### [Tasks and exercises]
A: Translate this sentence from the post on CSS into Spanish: "Any device that can view a webpage uses CSS based interfaces for those webpages."
B: Answer these questions from the post on CSS:
(i) In what year was CSS created?
(ii) In which field of the metadata editor does the writer describe putting a thousand characters?
(iii) What does the writer use to make custom columns after putting the data into the name?
C: Duplicate the stretch of the post on CSS from "Appreciate it Leo!" through "an existing approach.".

Exercise text Start Marker

CSS allows you to configure Z position (whether something is behind something or not), precise scaling options based on the resolution (including options like switching between pixel and percentage based scaling), ability to position UI elements anywhere on a per pixel or % basis, the ability to dynamically control the viability of any element based on a huge number of things (window size, what the user is doing, ect), Precise spacing and sizing control of every element including element size, margins, and padding including the flexibility to automatically adjust those values based on the size of other elements (hence how you can get dynamic sizing of elements) that scales from extremely granular (per element) to global (all elements) and everything in between, and last but not least the ability to configure how folders and files are displayed. I'm aware there are some that want miter columns, that'd be possible via CSS. What a thumbnail view but with float tile like descriptions? Possible via CSS. You can even have the descriptions only show and expand under mouse hover, because you can do some pretty interactive things via CSS.

That's what I do currently for a portion of my files and it's a huge PITA. Have you tried putting a thousand character in the metadata editor comments field and then navigating to a portion in the middle? It takes ages. It also isn't accessible to DOPUS for columns. In order to get that to work I have to put the data into the name and use RegEx to make custom columns, which comes with it's own set of drawbacks as described earlier.

Although I suppose if file names were hide-able it wouldn't be an issue so maybe that's the easiest way to go about adding custom metadata (although filename size limits would still be restricting, especially with longer file paths).

Any device that can view a webpage uses CSS based interfaces for those webpages. Your tablet, phone, computer, ect. IoT devices like smart doorbells usually not as they run on proprietary operating systems or a stripped down OS only designed to do a few things but they do have the hardware power. CSS was created in 1996 but it become the defacto web standard in 2004 (as in, it was widely used). You could run it on hardware as low end as a calculator.

Excuse my use of the word compiler, that was incorrect. I meant the engine that's responsible for parsing the CSS. You can optimize CSS code but that's not what I was referencing so my mistake.

Appreciate it Leo! I wouldn't impose upon the DOPUS staff as to actually request that all these features be added for a single person, that's too much to ask. Just wanted to get people thinking, different ideas can sometimes lead to a strengthening of an existing approach.

Exercise text End Marker
Source information Start Marker

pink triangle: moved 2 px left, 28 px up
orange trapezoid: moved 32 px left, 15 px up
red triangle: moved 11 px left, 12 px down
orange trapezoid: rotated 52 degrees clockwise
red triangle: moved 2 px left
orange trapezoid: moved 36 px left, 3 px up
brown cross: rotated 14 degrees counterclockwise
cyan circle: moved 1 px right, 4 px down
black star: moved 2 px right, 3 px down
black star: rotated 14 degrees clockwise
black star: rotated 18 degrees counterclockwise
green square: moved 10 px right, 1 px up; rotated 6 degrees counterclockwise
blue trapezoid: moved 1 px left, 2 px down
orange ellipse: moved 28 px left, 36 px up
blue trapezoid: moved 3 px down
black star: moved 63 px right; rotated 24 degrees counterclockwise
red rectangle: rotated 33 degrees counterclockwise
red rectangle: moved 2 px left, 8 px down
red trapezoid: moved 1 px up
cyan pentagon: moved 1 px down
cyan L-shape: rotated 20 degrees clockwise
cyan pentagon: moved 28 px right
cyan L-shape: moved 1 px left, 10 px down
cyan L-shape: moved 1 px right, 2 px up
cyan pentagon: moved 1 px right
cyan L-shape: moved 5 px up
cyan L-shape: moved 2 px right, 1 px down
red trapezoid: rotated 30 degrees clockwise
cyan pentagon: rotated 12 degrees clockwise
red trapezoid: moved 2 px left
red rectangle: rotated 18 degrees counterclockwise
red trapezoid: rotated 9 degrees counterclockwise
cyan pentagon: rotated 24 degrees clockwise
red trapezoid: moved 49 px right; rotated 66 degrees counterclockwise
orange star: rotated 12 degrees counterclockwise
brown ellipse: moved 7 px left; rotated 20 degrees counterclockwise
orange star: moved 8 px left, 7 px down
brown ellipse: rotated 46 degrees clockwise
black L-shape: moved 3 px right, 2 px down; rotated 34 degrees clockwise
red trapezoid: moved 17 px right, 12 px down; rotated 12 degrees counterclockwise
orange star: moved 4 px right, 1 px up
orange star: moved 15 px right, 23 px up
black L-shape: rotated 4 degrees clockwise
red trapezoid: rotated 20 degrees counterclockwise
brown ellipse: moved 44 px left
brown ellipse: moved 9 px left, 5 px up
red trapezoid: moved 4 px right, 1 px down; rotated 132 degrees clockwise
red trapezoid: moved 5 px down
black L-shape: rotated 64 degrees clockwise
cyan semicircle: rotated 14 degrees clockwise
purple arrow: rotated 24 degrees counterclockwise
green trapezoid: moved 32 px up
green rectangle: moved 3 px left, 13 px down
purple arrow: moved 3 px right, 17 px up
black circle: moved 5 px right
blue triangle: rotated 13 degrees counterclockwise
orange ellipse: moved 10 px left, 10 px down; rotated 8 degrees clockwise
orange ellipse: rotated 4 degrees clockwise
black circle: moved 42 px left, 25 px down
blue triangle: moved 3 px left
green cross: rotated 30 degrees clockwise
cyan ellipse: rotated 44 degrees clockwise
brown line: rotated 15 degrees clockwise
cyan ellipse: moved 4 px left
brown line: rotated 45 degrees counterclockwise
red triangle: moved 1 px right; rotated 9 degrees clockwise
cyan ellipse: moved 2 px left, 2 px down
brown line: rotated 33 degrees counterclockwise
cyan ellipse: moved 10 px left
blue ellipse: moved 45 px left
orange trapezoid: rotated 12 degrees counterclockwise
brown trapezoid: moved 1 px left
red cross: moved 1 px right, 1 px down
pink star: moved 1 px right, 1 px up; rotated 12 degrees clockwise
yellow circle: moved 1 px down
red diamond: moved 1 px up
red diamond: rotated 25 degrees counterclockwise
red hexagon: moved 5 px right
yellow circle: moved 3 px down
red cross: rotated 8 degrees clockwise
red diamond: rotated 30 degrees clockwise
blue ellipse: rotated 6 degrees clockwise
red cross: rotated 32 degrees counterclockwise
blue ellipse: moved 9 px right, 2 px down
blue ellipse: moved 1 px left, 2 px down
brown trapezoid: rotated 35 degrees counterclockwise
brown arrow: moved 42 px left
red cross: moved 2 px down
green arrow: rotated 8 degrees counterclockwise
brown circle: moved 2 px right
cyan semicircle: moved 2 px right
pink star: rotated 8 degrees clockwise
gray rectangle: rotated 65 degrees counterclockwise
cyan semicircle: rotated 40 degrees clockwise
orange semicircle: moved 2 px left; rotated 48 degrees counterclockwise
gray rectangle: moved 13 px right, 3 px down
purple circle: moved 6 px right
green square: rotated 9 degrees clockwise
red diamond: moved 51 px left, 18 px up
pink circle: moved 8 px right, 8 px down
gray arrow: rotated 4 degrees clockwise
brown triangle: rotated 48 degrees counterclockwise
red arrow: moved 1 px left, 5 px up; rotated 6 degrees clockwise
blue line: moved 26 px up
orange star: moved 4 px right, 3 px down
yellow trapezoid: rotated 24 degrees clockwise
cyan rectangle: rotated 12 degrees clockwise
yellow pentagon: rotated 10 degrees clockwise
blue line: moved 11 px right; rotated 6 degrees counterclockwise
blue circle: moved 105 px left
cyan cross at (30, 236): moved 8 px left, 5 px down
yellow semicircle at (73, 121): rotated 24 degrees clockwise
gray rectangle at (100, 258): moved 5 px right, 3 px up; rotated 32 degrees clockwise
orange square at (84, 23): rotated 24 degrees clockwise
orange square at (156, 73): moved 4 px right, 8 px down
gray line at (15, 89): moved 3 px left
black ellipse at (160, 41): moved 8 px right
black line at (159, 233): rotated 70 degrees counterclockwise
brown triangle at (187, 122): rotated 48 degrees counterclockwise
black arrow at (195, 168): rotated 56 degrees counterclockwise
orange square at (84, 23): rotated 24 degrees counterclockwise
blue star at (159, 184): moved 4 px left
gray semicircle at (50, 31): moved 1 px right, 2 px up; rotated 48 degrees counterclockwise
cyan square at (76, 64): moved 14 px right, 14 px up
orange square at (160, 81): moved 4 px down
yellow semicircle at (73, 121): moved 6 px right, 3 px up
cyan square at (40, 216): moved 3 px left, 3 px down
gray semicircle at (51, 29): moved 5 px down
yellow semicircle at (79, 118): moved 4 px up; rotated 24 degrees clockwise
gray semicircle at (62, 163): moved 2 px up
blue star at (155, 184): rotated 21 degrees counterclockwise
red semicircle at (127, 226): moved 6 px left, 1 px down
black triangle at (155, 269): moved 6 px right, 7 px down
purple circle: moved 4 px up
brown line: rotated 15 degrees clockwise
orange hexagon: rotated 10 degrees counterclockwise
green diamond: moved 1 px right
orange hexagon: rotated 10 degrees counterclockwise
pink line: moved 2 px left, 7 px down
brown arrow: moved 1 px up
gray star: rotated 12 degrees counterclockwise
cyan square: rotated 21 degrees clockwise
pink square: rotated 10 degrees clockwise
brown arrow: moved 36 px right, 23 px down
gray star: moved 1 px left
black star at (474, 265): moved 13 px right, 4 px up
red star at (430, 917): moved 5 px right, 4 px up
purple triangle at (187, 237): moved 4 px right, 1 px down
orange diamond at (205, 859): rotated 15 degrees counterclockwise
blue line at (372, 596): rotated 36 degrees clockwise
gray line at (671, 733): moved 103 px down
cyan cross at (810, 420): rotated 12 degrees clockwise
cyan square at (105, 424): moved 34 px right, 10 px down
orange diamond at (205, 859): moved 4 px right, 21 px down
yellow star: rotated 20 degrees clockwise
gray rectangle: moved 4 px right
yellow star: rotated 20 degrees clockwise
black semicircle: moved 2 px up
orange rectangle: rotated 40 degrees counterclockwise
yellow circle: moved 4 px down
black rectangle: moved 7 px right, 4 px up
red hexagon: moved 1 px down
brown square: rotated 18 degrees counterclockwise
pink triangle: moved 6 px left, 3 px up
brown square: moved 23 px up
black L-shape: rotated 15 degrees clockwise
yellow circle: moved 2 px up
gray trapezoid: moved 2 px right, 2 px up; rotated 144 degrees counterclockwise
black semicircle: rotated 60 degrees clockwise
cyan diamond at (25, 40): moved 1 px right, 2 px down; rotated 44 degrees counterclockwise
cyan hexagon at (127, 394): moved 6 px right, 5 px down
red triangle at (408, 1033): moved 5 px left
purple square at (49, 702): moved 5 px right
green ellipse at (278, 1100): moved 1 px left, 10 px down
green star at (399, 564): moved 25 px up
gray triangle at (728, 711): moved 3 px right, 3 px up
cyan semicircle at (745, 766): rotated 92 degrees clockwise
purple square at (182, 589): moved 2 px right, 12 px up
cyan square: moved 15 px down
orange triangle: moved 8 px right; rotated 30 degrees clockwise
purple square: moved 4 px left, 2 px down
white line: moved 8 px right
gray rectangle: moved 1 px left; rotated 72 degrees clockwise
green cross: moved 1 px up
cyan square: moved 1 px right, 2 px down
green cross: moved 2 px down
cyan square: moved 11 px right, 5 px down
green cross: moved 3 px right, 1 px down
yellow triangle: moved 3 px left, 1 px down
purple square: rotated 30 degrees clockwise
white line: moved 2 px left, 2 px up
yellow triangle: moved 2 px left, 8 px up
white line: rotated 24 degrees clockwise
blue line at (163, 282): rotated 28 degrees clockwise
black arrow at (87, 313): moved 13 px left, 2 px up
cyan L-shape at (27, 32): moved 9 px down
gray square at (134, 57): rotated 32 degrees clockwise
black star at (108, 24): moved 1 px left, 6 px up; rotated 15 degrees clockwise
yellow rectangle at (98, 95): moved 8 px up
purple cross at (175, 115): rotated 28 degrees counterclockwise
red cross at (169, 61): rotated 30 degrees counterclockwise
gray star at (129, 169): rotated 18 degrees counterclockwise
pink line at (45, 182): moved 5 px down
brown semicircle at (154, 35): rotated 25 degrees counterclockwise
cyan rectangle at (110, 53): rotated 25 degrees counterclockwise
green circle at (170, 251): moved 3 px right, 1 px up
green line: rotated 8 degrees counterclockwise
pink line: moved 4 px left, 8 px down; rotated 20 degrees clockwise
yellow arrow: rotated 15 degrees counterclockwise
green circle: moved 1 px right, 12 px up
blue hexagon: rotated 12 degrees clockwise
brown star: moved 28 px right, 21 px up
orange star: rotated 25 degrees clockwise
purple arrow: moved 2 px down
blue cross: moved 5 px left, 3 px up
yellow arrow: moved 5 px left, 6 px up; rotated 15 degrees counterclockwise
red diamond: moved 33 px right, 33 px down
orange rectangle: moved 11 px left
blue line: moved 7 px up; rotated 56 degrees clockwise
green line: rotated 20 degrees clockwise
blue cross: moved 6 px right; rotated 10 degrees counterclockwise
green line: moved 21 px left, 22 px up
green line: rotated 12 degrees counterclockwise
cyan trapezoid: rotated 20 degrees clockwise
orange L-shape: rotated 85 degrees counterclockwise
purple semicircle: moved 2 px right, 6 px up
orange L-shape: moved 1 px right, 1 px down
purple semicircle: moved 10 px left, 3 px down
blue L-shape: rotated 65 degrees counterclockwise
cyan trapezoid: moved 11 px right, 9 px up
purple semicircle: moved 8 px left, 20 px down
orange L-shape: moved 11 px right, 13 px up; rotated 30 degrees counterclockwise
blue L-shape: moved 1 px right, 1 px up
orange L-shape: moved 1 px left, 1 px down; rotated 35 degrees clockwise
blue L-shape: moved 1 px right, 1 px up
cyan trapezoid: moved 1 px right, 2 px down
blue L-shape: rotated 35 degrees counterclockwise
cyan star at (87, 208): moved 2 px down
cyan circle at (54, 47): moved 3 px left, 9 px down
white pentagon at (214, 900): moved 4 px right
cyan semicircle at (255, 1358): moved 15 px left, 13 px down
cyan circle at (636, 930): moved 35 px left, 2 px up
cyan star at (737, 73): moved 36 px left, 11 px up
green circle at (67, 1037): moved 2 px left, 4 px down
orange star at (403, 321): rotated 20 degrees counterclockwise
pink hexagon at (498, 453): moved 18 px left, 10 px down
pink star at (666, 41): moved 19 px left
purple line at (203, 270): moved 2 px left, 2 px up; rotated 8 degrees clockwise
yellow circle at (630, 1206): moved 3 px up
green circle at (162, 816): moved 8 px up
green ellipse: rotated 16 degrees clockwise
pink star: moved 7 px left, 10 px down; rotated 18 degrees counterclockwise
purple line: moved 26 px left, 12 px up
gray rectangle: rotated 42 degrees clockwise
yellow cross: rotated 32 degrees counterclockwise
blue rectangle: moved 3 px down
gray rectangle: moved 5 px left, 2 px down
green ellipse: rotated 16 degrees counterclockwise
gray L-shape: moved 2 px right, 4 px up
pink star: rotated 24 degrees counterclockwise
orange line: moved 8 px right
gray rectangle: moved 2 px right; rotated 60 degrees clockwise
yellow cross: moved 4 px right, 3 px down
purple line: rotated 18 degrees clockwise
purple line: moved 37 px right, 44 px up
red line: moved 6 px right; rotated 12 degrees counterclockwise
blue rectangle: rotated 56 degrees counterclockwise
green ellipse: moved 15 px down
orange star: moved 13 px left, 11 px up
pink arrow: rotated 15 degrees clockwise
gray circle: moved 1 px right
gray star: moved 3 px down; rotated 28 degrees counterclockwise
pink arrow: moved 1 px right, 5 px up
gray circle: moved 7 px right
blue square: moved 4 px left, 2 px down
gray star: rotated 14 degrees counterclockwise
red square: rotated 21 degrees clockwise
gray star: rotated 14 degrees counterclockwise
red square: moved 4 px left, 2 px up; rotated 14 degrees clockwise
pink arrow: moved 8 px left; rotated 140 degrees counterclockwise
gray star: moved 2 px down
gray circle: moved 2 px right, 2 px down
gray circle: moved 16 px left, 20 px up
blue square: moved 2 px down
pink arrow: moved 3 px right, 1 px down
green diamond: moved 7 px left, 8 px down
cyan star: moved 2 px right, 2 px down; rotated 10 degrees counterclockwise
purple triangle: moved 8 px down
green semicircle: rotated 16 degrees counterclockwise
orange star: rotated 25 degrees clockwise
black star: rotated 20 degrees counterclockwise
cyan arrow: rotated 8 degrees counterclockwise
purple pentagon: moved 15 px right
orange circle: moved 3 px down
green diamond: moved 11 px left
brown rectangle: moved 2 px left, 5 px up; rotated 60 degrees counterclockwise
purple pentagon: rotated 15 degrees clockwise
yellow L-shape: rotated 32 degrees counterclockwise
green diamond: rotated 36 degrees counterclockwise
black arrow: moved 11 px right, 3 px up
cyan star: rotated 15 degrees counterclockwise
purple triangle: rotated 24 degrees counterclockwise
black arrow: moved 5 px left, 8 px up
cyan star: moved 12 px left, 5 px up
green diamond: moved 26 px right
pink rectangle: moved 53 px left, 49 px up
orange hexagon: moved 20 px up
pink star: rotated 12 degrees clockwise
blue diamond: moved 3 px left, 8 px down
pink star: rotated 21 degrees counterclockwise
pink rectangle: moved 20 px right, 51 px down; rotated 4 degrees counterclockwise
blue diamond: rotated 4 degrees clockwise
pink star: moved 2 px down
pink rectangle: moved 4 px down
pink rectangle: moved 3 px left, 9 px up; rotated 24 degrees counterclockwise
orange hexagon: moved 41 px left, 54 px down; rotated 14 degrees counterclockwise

Source information End Marker

### [Responses in order]
A: Cualquier dispositivo que pueda ver una página web utiliza interfaces basadas en CSS para esas páginas web.

B:
(i) 1996
(ii) The comments field
(iii) RegEx

C:
Appreciate it Leo! I wouldn't impose upon the DOPUS staff as to actually request that all these features be added for a single person, that's too much to ask. Just wanted to get people thinking, different ideas can sometimes lead to a strengthening of an existing approach.